WHAT IS BEING ASKED ▸
Print the lines of the data below from the line containing "Sommercampus vom" through the line containing "supprimer le filtre régional", both included, without changing them.

Records from a collection ▸
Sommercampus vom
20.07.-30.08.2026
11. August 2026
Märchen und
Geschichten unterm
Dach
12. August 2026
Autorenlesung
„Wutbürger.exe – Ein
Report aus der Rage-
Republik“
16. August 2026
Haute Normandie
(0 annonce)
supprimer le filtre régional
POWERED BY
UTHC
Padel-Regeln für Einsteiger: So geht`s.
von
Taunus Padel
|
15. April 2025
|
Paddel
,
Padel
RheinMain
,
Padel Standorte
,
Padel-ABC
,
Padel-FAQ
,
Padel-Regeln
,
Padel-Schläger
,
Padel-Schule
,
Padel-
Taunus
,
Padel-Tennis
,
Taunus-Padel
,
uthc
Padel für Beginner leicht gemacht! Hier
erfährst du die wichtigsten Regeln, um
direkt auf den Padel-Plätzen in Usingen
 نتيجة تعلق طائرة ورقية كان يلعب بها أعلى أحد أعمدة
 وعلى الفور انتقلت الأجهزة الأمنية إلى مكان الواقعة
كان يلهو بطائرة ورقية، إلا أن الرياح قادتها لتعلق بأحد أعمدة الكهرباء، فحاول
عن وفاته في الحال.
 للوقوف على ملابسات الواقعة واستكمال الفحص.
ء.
---
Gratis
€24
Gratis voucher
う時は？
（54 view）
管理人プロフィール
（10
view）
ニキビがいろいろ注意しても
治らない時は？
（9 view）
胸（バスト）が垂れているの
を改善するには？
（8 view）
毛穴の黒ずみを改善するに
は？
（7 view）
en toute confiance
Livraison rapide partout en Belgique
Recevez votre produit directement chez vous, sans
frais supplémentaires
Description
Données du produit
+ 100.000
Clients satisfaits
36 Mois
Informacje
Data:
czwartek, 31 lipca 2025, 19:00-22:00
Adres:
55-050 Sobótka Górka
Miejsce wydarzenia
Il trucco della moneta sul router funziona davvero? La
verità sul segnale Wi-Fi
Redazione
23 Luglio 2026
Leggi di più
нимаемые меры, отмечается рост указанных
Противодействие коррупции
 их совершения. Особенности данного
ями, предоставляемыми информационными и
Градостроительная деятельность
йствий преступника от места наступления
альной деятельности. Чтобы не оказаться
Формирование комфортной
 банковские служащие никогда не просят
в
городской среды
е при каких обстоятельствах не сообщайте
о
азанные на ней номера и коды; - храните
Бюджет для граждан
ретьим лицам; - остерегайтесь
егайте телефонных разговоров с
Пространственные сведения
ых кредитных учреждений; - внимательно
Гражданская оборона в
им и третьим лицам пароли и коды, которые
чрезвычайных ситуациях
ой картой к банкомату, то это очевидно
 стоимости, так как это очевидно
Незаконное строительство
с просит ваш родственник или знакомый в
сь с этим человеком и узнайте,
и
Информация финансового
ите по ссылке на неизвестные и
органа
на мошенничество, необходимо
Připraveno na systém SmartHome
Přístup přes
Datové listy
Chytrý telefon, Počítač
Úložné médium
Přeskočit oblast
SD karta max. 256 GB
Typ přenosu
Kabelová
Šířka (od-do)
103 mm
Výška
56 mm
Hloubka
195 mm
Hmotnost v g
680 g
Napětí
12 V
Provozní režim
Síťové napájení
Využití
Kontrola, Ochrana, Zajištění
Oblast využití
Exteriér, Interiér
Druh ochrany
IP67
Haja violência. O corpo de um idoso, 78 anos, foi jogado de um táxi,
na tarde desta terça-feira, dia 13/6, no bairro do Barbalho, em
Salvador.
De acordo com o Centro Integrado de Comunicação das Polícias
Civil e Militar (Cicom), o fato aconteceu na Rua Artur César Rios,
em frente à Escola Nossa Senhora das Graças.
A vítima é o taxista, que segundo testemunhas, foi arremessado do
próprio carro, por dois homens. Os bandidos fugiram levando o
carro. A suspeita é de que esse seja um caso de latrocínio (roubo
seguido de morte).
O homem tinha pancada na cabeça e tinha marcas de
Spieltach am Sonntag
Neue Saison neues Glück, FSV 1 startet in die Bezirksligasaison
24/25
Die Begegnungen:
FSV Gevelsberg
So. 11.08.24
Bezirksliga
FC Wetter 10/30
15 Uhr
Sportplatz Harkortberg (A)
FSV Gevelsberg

RESULT OF THE EXERCISE ▸
Sommercampus vom
20.07.-30.08.2026
11. August 2026
Märchen und
Geschichten unterm
Dach
12. August 2026
Autorenlesung
„Wutbürger.exe – Ein
Report aus der Rage-
Republik“
16. August 2026
Haute Normandie
(0 annonce)
supprimer le filtre régional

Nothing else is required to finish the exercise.